Ben Bolch of the LA Times wrote:
He won't roll his eyes. He won't shake his head. He won't sigh.
If this is what it takes for Chris Douglas-Roberts to get back into the NBA, well, bring on as many seemingly meaningless games as it takes.
The onetime college star whose professional career once held significant promise now finds himself among hundreds of fringe hopefuls trying to impress in the Las Vegas Summer League.
It's an odd spot for a player who once averaged 17.3 points a game for a month with the New Jersey Nets.
Not that Douglas-Roberts thinks he's above it.
"At this point, I don't have any ego anymore," he said Wednesday night after a practice with the Lakers' summer league team. "I have to pay these dues, wherever they are. If they're in summer league, whatever, I have to pay these dues."
If things work out, Douglas-Roberts will earn an invitation to fall training camp with the Lakers or another team, where he would have to prove himself anew. If not, who knows? The 6-foot-7 swingman concedes he doesn't have a Plan B because he doesn't want it to detract from his focus on Plan A.
He was one of the last players cut in the Lakers' training camp last fall. After scoring as many as 49 points in one game during a brief stint in the Development League, he earned a call-up with the Dallas Mavericks but was waived after six games.
It was just another disappointment in a series of letdowns that started shortly after New Jersey drafted the former Memphis standout early in the second round in 2008. A knee injury limited him to 44 games in his rookie season.
The following season started with promise even though the Nets lost their first 17 games. Douglas-Roberts experienced a breakthrough, scoring in double figures in 20 of the team's first 28 games before he fell out of the rotation.
Kiki Vandeweghe, who was then New Jersey's interim coach, said the emergence of rookie Terrence Williams and the return of a few injured players resulted in reduced playing time for Douglas-Roberts.
"Chris hit a little bit of a confidence bump in the road when Terrence started playing well and Devin Harris got healthy," Vandeweghe said, "so a lot of the guard time was taken up."
The Nets traded Douglas-Roberts the next summer to Milwaukee, where he had a decent season. But with the lockout looming, Douglas-Roberts wanted to make sure he kept playing and signed with Virtus Bologna of the Italian League.
He's barely made a peep in the NBA since then.
A sprained ankle has limited him for two of the Lakers' three summer league games, his averages of eight points and 1.6 assists on the modest side. But Douglas-Roberts said he no longer fashions himself as a prolific scorer, his game having evolved into one that emphasizes versatility.

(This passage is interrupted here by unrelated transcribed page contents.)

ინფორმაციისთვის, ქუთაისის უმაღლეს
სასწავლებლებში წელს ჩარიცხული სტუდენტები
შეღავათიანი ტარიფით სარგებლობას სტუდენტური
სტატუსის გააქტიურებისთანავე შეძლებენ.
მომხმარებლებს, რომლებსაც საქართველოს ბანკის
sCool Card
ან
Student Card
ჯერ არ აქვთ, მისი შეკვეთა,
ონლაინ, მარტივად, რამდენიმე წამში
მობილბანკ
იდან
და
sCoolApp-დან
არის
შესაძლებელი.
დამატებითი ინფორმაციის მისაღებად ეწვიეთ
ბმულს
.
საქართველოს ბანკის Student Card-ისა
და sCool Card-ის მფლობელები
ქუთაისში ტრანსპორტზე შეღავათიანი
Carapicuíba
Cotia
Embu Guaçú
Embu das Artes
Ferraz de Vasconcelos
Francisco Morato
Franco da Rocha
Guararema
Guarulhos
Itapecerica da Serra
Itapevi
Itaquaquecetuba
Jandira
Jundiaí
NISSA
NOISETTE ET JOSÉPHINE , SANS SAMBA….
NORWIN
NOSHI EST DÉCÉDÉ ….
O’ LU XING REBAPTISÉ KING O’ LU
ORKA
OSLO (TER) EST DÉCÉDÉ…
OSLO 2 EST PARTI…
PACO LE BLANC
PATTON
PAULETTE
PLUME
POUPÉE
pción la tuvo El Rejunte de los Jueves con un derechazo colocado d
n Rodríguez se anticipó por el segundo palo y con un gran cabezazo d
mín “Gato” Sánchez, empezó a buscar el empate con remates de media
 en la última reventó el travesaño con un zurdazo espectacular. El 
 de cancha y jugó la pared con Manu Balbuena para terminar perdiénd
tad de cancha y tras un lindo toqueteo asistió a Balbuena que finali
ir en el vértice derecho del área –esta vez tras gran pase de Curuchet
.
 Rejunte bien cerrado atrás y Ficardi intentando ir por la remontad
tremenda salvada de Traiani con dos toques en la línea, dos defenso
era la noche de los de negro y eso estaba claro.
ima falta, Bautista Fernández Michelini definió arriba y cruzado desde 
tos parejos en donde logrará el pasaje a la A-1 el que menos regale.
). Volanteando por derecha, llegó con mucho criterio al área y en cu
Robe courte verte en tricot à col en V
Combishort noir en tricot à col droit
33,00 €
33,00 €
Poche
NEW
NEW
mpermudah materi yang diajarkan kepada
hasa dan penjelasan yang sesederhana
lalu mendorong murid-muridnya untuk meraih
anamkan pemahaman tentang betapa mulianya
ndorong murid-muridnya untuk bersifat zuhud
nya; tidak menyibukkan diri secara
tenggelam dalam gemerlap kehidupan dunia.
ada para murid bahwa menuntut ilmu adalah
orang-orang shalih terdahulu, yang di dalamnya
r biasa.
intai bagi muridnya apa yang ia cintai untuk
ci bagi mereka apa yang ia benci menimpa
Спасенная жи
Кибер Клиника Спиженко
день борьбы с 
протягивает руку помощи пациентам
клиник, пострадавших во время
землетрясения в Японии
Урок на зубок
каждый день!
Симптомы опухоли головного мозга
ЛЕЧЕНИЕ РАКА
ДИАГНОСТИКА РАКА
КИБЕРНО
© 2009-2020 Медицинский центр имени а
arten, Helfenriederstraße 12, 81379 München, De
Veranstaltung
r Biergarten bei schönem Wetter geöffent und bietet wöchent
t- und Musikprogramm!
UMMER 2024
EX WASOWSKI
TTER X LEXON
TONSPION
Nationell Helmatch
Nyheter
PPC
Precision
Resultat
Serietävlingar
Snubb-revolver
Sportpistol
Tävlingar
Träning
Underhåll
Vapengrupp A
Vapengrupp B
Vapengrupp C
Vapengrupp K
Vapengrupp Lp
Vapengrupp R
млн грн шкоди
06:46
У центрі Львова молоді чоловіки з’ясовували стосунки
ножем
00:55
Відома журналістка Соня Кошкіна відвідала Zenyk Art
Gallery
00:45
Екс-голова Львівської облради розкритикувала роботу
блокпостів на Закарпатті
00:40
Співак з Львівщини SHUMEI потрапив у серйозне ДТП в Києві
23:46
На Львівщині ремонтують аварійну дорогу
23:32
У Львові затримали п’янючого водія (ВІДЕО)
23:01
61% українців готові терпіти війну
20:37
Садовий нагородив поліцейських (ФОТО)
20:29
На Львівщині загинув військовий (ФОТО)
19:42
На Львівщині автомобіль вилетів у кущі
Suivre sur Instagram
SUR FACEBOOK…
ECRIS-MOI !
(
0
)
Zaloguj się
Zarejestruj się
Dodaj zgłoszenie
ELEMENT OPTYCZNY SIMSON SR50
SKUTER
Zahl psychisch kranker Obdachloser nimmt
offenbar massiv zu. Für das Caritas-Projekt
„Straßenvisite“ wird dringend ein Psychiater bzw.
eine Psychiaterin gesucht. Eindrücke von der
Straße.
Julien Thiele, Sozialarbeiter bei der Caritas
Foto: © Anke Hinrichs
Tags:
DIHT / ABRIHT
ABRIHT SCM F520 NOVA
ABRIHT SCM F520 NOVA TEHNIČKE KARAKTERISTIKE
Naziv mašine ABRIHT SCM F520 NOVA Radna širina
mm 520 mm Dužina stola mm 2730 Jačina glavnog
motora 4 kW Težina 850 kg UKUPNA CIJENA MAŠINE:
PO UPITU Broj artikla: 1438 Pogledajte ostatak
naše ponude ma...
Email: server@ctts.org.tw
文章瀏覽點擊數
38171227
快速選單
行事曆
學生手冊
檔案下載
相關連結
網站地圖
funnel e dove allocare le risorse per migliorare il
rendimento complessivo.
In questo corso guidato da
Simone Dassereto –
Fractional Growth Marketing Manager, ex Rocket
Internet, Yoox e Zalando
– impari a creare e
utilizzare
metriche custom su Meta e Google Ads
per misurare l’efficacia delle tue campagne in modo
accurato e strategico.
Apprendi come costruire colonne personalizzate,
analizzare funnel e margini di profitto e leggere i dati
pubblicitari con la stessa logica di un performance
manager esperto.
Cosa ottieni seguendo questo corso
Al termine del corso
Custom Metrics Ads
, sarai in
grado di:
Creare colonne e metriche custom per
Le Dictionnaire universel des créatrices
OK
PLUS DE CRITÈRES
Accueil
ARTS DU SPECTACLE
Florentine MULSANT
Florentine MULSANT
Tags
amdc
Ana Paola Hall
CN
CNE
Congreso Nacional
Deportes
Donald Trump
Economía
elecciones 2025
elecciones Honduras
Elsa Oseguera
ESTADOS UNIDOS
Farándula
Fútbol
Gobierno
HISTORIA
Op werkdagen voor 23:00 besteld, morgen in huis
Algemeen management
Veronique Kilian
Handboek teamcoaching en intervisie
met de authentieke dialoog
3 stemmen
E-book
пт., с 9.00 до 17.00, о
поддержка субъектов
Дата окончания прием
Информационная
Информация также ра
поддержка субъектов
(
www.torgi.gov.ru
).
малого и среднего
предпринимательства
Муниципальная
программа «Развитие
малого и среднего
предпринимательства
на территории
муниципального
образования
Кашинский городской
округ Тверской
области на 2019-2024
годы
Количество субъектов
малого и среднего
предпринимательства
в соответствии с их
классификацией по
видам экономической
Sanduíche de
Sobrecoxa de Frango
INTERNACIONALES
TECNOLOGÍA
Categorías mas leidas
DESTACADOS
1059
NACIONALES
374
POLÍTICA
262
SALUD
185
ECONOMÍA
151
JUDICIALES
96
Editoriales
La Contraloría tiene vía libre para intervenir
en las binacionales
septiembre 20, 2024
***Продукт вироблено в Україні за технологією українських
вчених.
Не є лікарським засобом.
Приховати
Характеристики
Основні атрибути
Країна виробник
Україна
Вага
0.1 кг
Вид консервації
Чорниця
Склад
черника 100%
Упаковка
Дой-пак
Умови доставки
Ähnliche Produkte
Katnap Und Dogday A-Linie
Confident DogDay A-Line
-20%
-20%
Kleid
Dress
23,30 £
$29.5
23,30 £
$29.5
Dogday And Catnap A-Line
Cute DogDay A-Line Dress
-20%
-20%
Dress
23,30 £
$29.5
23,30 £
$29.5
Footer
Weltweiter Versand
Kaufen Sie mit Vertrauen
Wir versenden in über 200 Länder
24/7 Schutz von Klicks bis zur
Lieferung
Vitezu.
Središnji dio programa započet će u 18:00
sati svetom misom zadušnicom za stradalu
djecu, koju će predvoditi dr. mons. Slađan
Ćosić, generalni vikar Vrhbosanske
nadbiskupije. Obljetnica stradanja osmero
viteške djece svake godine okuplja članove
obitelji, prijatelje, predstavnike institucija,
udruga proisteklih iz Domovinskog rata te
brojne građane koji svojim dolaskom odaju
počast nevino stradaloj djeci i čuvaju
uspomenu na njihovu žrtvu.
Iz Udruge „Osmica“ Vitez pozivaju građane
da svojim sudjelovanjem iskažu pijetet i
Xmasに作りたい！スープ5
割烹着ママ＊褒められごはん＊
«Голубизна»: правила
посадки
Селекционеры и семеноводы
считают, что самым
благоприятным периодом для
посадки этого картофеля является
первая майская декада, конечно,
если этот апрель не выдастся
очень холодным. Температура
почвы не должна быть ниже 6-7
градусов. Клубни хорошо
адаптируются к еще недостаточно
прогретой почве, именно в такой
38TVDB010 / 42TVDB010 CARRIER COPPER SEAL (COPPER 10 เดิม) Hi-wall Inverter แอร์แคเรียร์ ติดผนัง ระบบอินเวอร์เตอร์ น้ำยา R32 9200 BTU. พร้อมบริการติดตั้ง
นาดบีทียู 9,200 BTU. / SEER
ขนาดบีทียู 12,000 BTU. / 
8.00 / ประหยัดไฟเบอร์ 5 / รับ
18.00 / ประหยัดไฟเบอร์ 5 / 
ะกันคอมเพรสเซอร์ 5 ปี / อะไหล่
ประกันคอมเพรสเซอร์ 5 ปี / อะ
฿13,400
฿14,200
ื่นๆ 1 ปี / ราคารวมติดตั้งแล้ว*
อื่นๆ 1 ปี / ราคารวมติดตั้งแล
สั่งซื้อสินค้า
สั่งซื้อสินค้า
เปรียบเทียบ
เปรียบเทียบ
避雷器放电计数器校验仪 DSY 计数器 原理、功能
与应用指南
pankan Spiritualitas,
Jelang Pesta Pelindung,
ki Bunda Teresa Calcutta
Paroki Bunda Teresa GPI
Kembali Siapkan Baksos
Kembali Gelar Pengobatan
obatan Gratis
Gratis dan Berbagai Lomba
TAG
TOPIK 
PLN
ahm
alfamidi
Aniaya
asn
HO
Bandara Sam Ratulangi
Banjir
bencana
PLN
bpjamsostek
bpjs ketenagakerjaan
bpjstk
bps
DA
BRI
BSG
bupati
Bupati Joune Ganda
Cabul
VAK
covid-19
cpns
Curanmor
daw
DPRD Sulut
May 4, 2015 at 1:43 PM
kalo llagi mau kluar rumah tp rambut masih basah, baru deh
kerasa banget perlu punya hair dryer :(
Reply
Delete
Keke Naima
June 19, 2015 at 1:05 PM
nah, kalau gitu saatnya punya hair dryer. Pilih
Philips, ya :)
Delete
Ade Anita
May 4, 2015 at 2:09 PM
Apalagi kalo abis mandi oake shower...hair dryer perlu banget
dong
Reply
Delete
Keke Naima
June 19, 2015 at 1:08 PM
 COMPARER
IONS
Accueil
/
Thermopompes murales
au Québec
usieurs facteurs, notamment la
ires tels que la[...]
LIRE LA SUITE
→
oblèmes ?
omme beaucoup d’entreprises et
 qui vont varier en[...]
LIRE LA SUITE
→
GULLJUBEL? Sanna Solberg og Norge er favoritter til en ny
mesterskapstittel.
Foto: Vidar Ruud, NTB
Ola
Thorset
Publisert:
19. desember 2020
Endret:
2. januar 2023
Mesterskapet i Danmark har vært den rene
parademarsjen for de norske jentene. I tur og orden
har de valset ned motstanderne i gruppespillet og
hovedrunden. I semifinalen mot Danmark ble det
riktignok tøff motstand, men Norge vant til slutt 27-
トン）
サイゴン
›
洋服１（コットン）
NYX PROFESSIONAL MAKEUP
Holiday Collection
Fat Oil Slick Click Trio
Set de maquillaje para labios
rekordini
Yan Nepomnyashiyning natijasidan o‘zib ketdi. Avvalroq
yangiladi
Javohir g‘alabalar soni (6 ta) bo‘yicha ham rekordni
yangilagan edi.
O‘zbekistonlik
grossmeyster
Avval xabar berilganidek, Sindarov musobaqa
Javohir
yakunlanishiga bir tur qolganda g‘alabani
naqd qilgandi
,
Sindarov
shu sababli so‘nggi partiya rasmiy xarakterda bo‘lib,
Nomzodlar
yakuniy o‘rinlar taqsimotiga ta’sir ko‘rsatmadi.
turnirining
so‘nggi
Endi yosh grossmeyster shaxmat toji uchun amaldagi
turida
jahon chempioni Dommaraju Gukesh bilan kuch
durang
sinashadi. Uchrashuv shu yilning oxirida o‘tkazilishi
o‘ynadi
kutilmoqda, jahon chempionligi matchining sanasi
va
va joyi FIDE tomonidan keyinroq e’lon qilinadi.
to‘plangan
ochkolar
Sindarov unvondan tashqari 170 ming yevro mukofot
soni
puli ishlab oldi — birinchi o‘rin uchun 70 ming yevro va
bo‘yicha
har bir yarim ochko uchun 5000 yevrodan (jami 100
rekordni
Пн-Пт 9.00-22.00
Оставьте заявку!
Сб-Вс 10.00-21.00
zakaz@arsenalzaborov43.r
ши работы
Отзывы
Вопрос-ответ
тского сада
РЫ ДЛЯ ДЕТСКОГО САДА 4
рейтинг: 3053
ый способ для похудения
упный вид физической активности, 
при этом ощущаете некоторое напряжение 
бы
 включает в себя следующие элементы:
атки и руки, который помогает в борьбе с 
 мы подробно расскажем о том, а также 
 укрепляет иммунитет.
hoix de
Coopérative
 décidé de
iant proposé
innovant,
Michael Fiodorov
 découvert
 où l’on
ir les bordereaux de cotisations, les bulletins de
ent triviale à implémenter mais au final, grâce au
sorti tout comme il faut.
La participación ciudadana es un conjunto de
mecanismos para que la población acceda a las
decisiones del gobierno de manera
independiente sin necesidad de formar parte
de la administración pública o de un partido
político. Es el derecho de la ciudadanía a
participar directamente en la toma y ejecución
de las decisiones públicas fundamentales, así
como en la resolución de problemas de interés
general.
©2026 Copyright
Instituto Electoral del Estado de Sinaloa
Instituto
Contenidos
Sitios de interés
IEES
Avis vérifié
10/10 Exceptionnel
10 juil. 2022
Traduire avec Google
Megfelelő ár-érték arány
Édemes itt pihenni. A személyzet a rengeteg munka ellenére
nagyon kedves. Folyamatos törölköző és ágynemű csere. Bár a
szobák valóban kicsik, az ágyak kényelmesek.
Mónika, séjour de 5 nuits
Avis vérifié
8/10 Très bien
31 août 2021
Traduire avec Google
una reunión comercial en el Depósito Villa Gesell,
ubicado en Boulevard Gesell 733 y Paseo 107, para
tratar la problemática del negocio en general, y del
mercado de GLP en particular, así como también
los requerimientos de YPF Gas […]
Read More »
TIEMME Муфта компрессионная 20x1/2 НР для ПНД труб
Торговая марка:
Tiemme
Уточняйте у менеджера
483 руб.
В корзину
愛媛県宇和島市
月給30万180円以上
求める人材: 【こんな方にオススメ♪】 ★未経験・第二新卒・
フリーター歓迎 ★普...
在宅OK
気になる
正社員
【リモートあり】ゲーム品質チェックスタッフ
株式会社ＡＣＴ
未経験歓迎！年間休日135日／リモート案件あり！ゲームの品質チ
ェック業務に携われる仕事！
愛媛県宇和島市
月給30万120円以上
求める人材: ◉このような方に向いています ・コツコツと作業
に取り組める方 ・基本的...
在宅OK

"I know people expect me to have tremendous scoring numbers, but that's not what I'm here to do, honestly," he said. "I'm just trying to play more of a point-forward role and get guys involved as if I was actually playing on the real team."
Appearances don't matter as much to Douglas-Roberts anymore. He acknowledged having cringed when he was in the Lakers' training camp last fall, his status having taken such a serious hit.
Now he's willing to do whatever it takes, something Vandeweghe said he's noticed while watching his former player in the summer league.
"He's somebody who has matured a great deal and is not only going to utilize his skill in scoring but to make others around him better, and that's something all young players need to learn — to facilitate more, handle the ball, maybe run a team a little bit more," said Vandeweghe, who is the NBA's vice president of basketball operations. "Those are all things that come with time."
At 26, Douglas-Roberts realizes time is one commodity that's no longer in heavy supply when it comes to his making the NBA. He hopes a new attitude results in a different outcome.
"Last year, I kind of had a higher expectation," he said. "But you can't do that. You're never done paying dues and that's how I look at this."